Portuguese, Spanish Bonds

Portuguese and Spanish bonds also declined earlier this month on concern those countries may also need to cut spending.

Prime Minister George Papandreou’s drive to get Greece’s ballooning budget under control is being challenged in the streets by striking schools, hospitals and airline employees.

“Unlike Japan or the U.S., Europe has an unfortunate tendency towards civil unrest when subjected to extreme economic pain,” Edwards wrote. Consigning the countries in southern Europe with the weakest finances “to a prolonged period of deflation is most likely to impose too severe a test on these nations.”

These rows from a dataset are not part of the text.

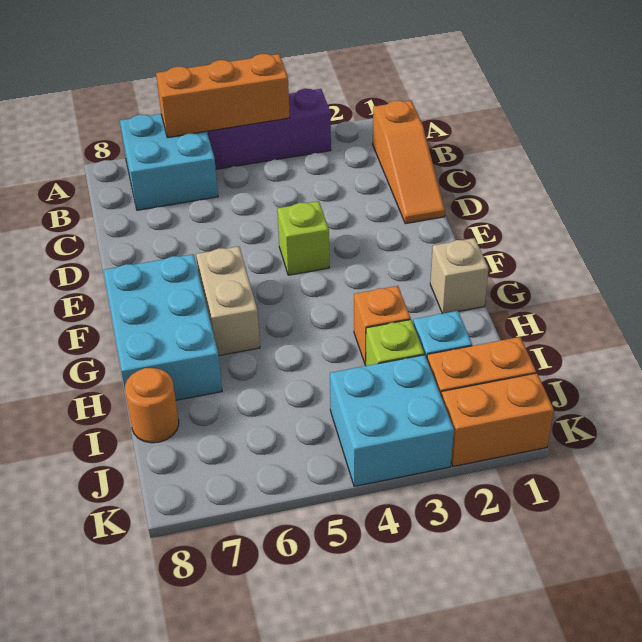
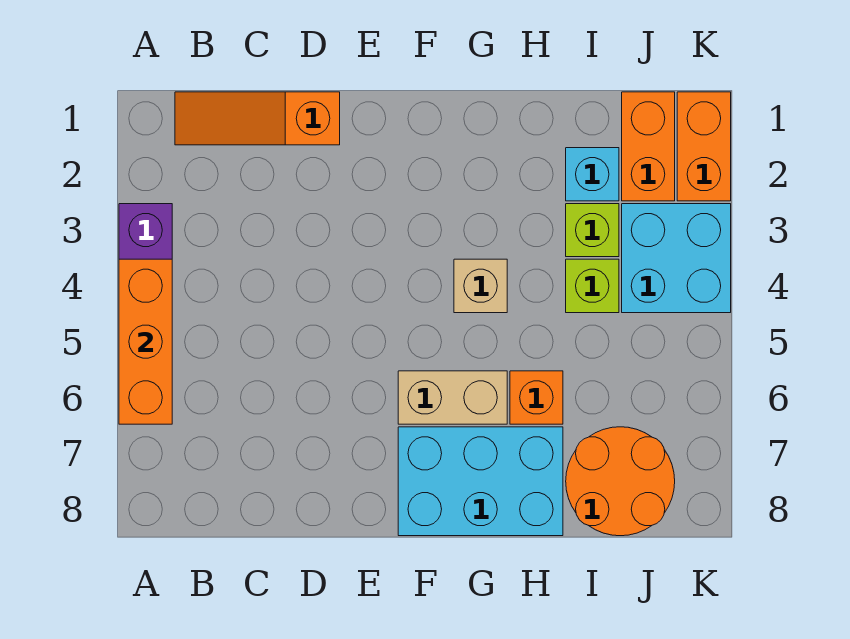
cyan 2x2 brick [120,114,218,210] -> none
orange 1x3 slope [373,101,445,224] -> orange 1x3 slope turned to [175,92,340,145]
lime 1x1 brick [277,201,329,275] -> lime 1x1 brick moved to [566,259,619,313]
tan 1x1 brick [430,238,488,314] -> tan 1x1 brick moved to [454,259,507,313]
orange 1x1 brick [354,286,411,365] -> orange 1x1 brick moved to [510,371,563,424]
orange 1x1 round brick [125,368,179,443] -> orange 2x2 round brick [566,427,675,536]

The budget crisis in Greece may escalate in the way the Asian currency meltdown of 1997 paved the way for the Russian default and the collapse of Long-Term Capital Management LP in 1998, Edwards added.

This is “a different chapter in the same book,” he wrote, adding that the need to tighten deficits is a “particular issue for the U.S. and U.K.” “There will be more crises to follow Greece, both inside and outside of the euro-zone.”